At this stage, some will throw in a diagonal comparison and say: “But with LVT, a best-selling author would be able to live in a remote croft, email his books to his publisher, and not pay any tax; he’ll pay less tax than the printer with a printing shop in an urban area who prints his books.” Well yes of course, but that’s his good fortune and a stupid comparison. Surely it is more relevant to compare a best-selling author in a remote croft with one in a swanky mansion? Or compare a printer with a good site on the high street (with lots of passing trade and extra customers) with one in a back street or out of town industrial estate who has to spend more money on advertising and marketing?
Also please note…
The traditional system of taxing profits and transactions doesn’t really work with internet based businesses. They can circumvent many of the old rules and concepts dictating what will be taxed in which country, which gives them an unfair advantage over their competitors. So to level that particular playing field, taxes on output and profits and so on have to be reduced for all businesses.
But internet businesses need land the same as anybody else. Amazon and other internet retailers have their warehouses and delivery depots.
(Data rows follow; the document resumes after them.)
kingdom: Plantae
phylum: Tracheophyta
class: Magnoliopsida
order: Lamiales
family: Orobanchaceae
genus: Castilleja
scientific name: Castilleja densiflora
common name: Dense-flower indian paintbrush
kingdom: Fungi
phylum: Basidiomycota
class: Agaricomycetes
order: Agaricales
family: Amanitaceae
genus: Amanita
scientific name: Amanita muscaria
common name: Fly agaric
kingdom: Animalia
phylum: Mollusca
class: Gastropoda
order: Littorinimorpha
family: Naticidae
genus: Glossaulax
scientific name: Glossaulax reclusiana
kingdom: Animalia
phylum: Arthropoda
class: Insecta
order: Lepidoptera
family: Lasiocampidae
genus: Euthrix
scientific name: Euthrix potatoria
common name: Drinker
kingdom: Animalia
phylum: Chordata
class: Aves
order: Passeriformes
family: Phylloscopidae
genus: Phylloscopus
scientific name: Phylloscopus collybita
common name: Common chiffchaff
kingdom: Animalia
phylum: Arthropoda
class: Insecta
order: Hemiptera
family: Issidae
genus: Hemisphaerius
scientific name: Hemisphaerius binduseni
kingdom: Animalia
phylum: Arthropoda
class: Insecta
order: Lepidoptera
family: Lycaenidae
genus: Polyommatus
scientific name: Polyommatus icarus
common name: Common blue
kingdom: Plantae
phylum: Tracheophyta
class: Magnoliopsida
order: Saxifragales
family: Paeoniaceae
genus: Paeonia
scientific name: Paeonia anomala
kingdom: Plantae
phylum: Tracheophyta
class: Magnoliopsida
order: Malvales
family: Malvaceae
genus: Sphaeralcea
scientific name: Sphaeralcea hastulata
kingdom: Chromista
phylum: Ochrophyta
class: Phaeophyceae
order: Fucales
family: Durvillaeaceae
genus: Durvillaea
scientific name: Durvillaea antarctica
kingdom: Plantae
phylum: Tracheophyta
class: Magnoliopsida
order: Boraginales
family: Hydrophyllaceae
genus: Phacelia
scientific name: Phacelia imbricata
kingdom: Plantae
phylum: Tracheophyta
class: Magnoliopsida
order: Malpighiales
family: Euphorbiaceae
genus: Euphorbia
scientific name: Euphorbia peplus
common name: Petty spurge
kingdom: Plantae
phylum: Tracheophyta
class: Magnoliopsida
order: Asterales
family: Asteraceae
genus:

Google, Facebook and Microsoft have massive offices, usually in expensive central locations (Google will soon be relocating to the massive new development behind Kings Cross Station). All their employees, directors and shareholders have to live somewhere. So the more that business takes place over the internet, the more important is is to collect revenue from the rental value of land instead of trying to collect taxes from turnover and profits in a most haphazard and damaging fashion.